SOURCE —

-------

There isn't going to be much peace upon my pillow tonight, that's for sure!

Sitting Still in the Midst of Conditions

A line within one of our scriptures goes, "May we within the temple of our own hearts dwell, within the myriad mountains". I needed to be mindful of that interjection of faith and intent last Sunday afternoon. For sure.

I'd been invited to visit a family outside of Edmonton so the children could ask me questions about Buddhism. "To interrogate me", as I put it to the mother on the telephone! There they were five of them, two families worth, sprinkled across the living room carpet sitting crossed legged ready and eager.

Thankfully, just as I was leaving the priory, I'd plucked up a few bits and pieces as 'show and tell' items. A bell, some incense, lotus blossom stickers, a rosary and a triptych traditionally carried by people in the east when on pilgrimage to a holy site. (no time left to photograph that, perhaps tomorrow.)

Our conversation, come Dharma talk, come meditation period, come 'entertainment' ranged and rolled along in a way I rarely encounter with adults. With the children's attentiveness, which was not 100% of course, and their bright willingness to both listen and ask questions inspired words and insights to flow in a most satisfying way. This is the best of teaching when what needs to be said, and can be heard, arises without filtering through the brain so much. Wonderful.

What a gift these children were. There were the myriad mountains shifting and wriggling, twisting and turning, and in the midst of all that to be able to talk about Buddhism in a serious minded way. And for the flexible mountains, on some level, to absorb truths beyond words and religious traditions. Sitting still is not conditional on external appearances of 'stillness'.

I'm just so grateful for such opportunities, to visit outside of my usual circle. When 'the temple' can enter a living room, in a small homestead, beside a busy highway that ribbons East across the Alberta prairie. For me it is a rare opportunity to have a window on the lives of regular folks who in turn want to have a window on a different faith tradition, as seen through my eyes.

Tuesday, May 30, 2006

Practice in the Balkans

It is always good to hear from Tim, a Buddhist trainee, who I've know for quite a long time. He lives in Kosovo and has been rebuilding a house in the mountains. Hard work for both him and his wife.

Thought it would be good to take you off to explore life in the Balkans. A still beautiful, yet still war worn, part of the world attempting to get back on it's feet. In previous letters Tim talked about his work in a refuge camp making tough decisions about the water supply. Water to drink, water to wash in and ohmygosh, no water at all. That must have been perhaps two years ago now.

-------

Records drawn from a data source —
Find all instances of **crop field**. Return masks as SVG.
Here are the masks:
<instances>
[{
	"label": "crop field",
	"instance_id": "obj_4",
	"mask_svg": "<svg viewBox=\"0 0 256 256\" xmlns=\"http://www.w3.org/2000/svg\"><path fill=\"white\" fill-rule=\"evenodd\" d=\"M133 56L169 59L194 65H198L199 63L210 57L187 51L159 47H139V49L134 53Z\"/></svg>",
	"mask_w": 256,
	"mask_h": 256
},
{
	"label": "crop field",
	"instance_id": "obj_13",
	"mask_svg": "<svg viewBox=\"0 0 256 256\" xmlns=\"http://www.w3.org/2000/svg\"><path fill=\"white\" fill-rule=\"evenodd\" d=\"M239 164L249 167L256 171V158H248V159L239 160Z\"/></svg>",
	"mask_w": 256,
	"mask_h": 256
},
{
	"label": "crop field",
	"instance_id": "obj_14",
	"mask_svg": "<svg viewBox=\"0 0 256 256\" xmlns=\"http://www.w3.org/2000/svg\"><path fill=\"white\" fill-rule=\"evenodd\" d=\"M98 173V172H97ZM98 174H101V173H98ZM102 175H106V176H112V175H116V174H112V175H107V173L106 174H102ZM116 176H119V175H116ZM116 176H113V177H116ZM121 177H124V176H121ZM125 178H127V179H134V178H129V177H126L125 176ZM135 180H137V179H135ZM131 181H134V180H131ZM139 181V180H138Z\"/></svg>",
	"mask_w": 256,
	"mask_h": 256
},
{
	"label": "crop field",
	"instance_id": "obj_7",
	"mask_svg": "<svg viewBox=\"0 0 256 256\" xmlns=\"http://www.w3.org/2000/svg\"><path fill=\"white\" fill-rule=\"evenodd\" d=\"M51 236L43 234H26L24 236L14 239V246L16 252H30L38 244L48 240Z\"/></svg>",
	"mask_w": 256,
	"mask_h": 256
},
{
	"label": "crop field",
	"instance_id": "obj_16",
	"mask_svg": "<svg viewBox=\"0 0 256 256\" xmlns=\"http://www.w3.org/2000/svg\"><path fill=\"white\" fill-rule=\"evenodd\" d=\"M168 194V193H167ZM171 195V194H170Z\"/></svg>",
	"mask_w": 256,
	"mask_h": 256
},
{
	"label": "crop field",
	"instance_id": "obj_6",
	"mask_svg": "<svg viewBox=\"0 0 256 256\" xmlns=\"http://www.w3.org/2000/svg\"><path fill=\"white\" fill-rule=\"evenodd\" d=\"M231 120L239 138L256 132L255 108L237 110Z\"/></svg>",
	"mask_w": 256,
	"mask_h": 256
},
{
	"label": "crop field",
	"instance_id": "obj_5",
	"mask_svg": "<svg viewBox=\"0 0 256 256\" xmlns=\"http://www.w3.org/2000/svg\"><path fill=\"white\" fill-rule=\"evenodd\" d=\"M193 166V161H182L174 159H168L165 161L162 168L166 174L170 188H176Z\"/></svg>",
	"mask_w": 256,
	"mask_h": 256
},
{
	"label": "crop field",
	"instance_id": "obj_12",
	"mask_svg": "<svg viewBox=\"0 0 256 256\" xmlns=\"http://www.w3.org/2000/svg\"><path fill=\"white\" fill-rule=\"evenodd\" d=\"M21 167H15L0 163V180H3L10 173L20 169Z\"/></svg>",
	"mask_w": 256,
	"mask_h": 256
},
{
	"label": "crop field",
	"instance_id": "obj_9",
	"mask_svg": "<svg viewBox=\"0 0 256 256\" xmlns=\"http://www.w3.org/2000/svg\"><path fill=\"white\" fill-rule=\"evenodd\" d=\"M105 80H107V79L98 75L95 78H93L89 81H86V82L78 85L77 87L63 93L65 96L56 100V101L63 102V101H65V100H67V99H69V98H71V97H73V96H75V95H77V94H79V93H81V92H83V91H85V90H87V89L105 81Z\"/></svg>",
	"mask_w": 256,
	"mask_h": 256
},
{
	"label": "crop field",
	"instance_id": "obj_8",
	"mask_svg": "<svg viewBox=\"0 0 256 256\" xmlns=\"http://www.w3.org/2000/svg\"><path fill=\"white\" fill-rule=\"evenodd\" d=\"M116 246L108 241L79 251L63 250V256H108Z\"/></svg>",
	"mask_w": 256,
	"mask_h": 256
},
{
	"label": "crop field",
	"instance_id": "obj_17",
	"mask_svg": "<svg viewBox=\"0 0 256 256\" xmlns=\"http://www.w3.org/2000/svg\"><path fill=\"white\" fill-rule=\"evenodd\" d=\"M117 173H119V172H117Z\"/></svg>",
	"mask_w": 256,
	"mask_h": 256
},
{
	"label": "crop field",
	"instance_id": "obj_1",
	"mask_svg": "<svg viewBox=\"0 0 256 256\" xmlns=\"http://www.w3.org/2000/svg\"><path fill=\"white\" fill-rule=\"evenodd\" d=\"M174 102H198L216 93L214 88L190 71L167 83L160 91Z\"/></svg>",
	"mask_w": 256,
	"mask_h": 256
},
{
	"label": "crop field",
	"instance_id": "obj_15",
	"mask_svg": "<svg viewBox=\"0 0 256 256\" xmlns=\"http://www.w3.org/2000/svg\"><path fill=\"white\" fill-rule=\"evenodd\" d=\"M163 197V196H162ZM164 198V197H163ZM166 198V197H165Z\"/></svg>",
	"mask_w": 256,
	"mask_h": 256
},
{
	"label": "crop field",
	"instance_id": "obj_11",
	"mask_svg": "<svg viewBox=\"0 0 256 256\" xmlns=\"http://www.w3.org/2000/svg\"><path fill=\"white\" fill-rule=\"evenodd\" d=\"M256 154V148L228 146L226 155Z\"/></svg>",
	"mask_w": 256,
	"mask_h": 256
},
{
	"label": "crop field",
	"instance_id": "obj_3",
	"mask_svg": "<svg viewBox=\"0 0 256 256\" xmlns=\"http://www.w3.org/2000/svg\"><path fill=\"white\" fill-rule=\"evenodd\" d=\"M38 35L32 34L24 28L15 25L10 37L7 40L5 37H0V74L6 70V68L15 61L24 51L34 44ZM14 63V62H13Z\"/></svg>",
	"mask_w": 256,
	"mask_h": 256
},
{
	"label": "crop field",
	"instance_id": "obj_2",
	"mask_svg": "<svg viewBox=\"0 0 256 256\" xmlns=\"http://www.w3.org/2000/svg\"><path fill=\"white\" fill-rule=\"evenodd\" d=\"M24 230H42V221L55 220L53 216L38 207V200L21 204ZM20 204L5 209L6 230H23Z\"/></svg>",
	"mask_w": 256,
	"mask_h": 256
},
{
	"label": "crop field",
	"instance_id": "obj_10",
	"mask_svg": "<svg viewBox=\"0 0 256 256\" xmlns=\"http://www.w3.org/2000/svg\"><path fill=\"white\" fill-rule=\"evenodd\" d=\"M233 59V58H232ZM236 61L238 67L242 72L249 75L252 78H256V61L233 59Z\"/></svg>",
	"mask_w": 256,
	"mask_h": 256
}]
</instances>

-------

THE TASKS —
1. In the blog excerpt, reproduce word for word everything from "What a gift" down to "appearances of 'stillness'.".
2. List every item the blog excerpt says was gathered up as a "show and tell" item before leaving the priory.
3. Translate this sentence from the blog excerpt into Spanish: "Sitting still is not conditional on external appearances of 'stillness'."

EXERCISE RESPONSES —
1.
What a gift these children were. There were the myriad mountains shifting and wriggling, twisting and turning, and in the midst of all that to be able to talk about Buddhism in a serious minded way. And for the flexible mountains, on some level, to absorb truths beyond words and religious traditions. Sitting still is not conditional on external appearances of 'stillness'.

2. A bell, some incense, lotus blossom stickers, a rosary, and a triptych

3. Sentarse en quietud no depende de las apariencias externas de «quietud».